Without altering a word, return the records below, but exclude the pictures.
(Material for the task Opens)
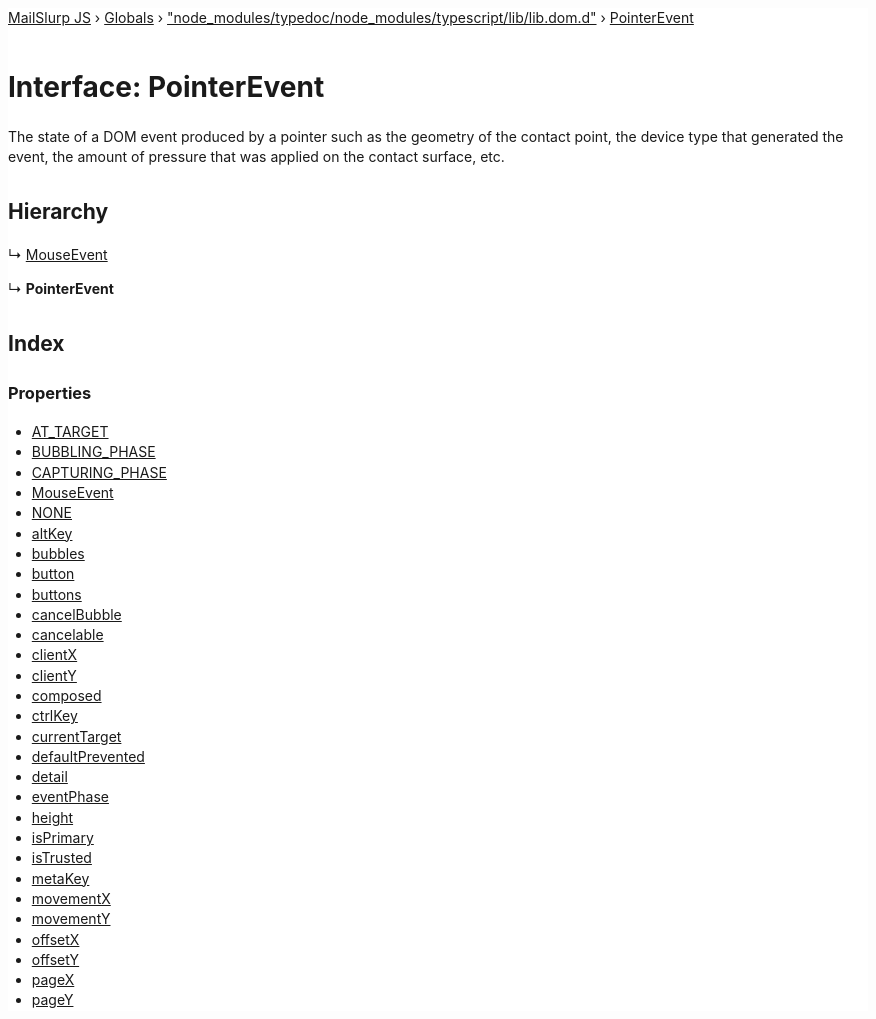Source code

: [MailSlurp JS](../README.md) › [Globals](../globals.md) › ["node_modules/typedoc/node_modules/typescript/lib/lib.dom.d"](../modules/_node_modules_typedoc_node_modules_typescript_lib_lib_dom_d_.md) › [PointerEvent](_node_modules_typedoc_node_modules_typescript_lib_lib_dom_d_.pointerevent.md)

# Interface: PointerEvent

The state of a DOM event produced by a pointer such as the geometry of the contact point, the device type that generated the event, the amount of pressure that was applied on the contact surface, etc.

## Hierarchy

  ↳ [MouseEvent](_node_modules_typedoc_node_modules_typescript_lib_lib_dom_d_.mouseevent.md)

  ↳ **PointerEvent**

## Index

### Properties

* [AT_TARGET](_node_modules_typedoc_node_modules_typescript_lib_lib_dom_d_.pointerevent.md#at_target)
* [BUBBLING_PHASE](_node_modules_typedoc_node_modules_typescript_lib_lib_dom_d_.pointerevent.md#bubbling_phase)
* [CAPTURING_PHASE](_node_modules_typedoc_node_modules_typescript_lib_lib_dom_d_.pointerevent.md#capturing_phase)
* [MouseEvent](_node_modules_typedoc_node_modules_typescript_lib_lib_dom_d_.pointerevent.md#mouseevent)
* [NONE](_node_modules_typedoc_node_modules_typescript_lib_lib_dom_d_.pointerevent.md#none)
* [altKey](_node_modules_typedoc_node_modules_typescript_lib_lib_dom_d_.pointerevent.md#altkey)
* [bubbles](_node_modules_typedoc_node_modules_typescript_lib_lib_dom_d_.pointerevent.md#bubbles)
* [button](_node_modules_typedoc_node_modules_typescript_lib_lib_dom_d_.pointerevent.md#button)
* [buttons](_node_modules_typedoc_node_modules_typescript_lib_lib_dom_d_.pointerevent.md#buttons)
* [cancelBubble](_node_modules_typedoc_node_modules_typescript_lib_lib_dom_d_.pointerevent.md#cancelbubble)
* [cancelable](_node_modules_typedoc_node_modules_typescript_lib_lib_dom_d_.pointerevent.md#cancelable)
* [clientX](_node_modules_typedoc_node_modules_typescript_lib_lib_dom_d_.pointerevent.md#clientx)
* [clientY](_node_modules_typedoc_node_modules_typescript_lib_lib_dom_d_.pointerevent.md#clienty)
* [composed](_node_modules_typedoc_node_modules_typescript_lib_lib_dom_d_.pointerevent.md#composed)
* [ctrlKey](_node_modules_typedoc_node_modules_typescript_lib_lib_dom_d_.pointerevent.md#ctrlkey)
* [currentTarget](_node_modules_typedoc_node_modules_typescript_lib_lib_dom_d_.pointerevent.md#currenttarget)
* [defaultPrevented](_node_modules_typedoc_node_modules_typescript_lib_lib_dom_d_.pointerevent.md#defaultprevented)
* [detail](_node_modules_typedoc_node_modules_typescript_lib_lib_dom_d_.pointerevent.md#detail)
* [eventPhase](_node_modules_typedoc_node_modules_typescript_lib_lib_dom_d_.pointerevent.md#eventphase)
* [height](_node_modules_typedoc_node_modules_typescript_lib_lib_dom_d_.pointerevent.md#height)
* [isPrimary](_node_modules_typedoc_node_modules_typescript_lib_lib_dom_d_.pointerevent.md#isprimary)
* [isTrusted](_node_modules_typedoc_node_modules_typescript_lib_lib_dom_d_.pointerevent.md#istrusted)
* [metaKey](_node_modules_typedoc_node_modules_typescript_lib_lib_dom_d_.pointerevent.md#metakey)
* [movementX](_node_modules_typedoc_node_modules_typescript_lib_lib_dom_d_.pointerevent.md#movementx)
* [movementY](_node_modules_typedoc_node_modules_typescript_lib_lib_dom_d_.pointerevent.md#movementy)
* [offsetX](_node_modules_typedoc_node_modules_typescript_lib_lib_dom_d_.pointerevent.md#offsetx)
* [offsetY](_node_modules_typedoc_node_modules_typescript_lib_lib_dom_d_.pointerevent.md#offsety)
* [pageX](_node_modules_typedoc_node_modules_typescript_lib_lib_dom_d_.pointerevent.md#pagex)
* [pageY](_node_modules_typedoc_node_modules_typescript_lib_lib_dom_d_.pointerevent.md#pagey)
(Material for the task Closes)
Answer to this exercise:
Source code

: [MailSlurp JS](../README.md) › [Globals](../globals.md) › ["node_modules/typedoc/node_modules/typescript/lib/lib.dom.d"](../modules/_node_modules_typedoc_node_modules_typescript_lib_lib_dom_d_.md) › [PointerEvent](_node_modules_typedoc_node_modules_typescript_lib_lib_dom_d_.pointerevent.md)

# Interface: PointerEvent

The state of a DOM event produced by a pointer such as the geometry of the contact point, the device type that generated the event, the amount of pressure that was applied on the contact surface, etc.

## Hierarchy

  ↳ [MouseEvent](_node_modules_typedoc_node_modules_typescript_lib_lib_dom_d_.mouseevent.md)

  ↳ **PointerEvent**

## Index

### Properties

* [AT_TARGET](_node_modules_typedoc_node_modules_typescript_lib_lib_dom_d_.pointerevent.md#at_target)
* [BUBBLING_PHASE](_node_modules_typedoc_node_modules_typescript_lib_lib_dom_d_.pointerevent.md#bubbling_phase)
* [CAPTURING_PHASE](_node_modules_typedoc_node_modules_typescript_lib_lib_dom_d_.pointerevent.md#capturing_phase)
* [MouseEvent](_node_modules_typedoc_node_modules_typescript_lib_lib_dom_d_.pointerevent.md#mouseevent)
* [NONE](_node_modules_typedoc_node_modules_typescript_lib_lib_dom_d_.pointerevent.md#none)
* [altKey](_node_modules_typedoc_node_modules_typescript_lib_lib_dom_d_.pointerevent.md#altkey)
* [bubbles](_node_modules_typedoc_node_modules_typescript_lib_lib_dom_d_.pointerevent.md#bubbles)
* [button](_node_modules_typedoc_node_modules_typescript_lib_lib_dom_d_.pointerevent.md#button)
* [buttons](_node_modules_typedoc_node_modules_typescript_lib_lib_dom_d_.pointerevent.md#buttons)
* [cancelBubble](_node_modules_typedoc_node_modules_typescript_lib_lib_dom_d_.pointerevent.md#cancelbubble)
* [cancelable](_node_modules_typedoc_node_modules_typescript_lib_lib_dom_d_.pointerevent.md#cancelable)
* [clientX](_node_modules_typedoc_node_modules_typescript_lib_lib_dom_d_.pointerevent.md#clientx)
* [clientY](_node_modules_typedoc_node_modules_typescript_lib_lib_dom_d_.pointerevent.md#clienty)
* [composed](_node_modules_typedoc_node_modules_typescript_lib_lib_dom_d_.pointerevent.md#composed)
* [ctrlKey](_node_modules_typedoc_node_modules_typescript_lib_lib_dom_d_.pointerevent.md#ctrlkey)
* [currentTarget](_node_modules_typedoc_node_modules_typescript_lib_lib_dom_d_.pointerevent.md#currenttarget)
* [defaultPrevented](_node_modules_typedoc_node_modules_typescript_lib_lib_dom_d_.pointerevent.md#defaultprevented)
* [detail](_node_modules_typedoc_node_modules_typescript_lib_lib_dom_d_.pointerevent.md#detail)
* [eventPhase](_node_modules_typedoc_node_modules_typescript_lib_lib_dom_d_.pointerevent.md#eventphase)
* [height](_node_modules_typedoc_node_modules_typescript_lib_lib_dom_d_.pointerevent.md#height)
* [isPrimary](_node_modules_typedoc_node_modules_typescript_lib_lib_dom_d_.pointerevent.md#isprimary)
* [isTrusted](_node_modules_typedoc_node_modules_typescript_lib_lib_dom_d_.pointerevent.md#istrusted)
* [metaKey](_node_modules_typedoc_node_modules_typescript_lib_lib_dom_d_.pointerevent.md#metakey)
* [movementX](_node_modules_typedoc_node_modules_typescript_lib_lib_dom_d_.pointerevent.md#movementx)
* [movementY](_node_modules_typedoc_node_modules_typescript_lib_lib_dom_d_.pointerevent.md#movementy)
* [offsetX](_node_modules_typedoc_node_modules_typescript_lib_lib_dom_d_.pointerevent.md#offsetx)
* [offsetY](_node_modules_typedoc_node_modules_typescript_lib_lib_dom_d_.pointerevent.md#offsety)
* [pageX](_node_modules_typedoc_node_modules_typescript_lib_lib_dom_d_.pointerevent.md#pagex)
* [pageY](_node_modules_typedoc_node_modules_typescript_lib_lib_dom_d_.pointerevent.md#pagey)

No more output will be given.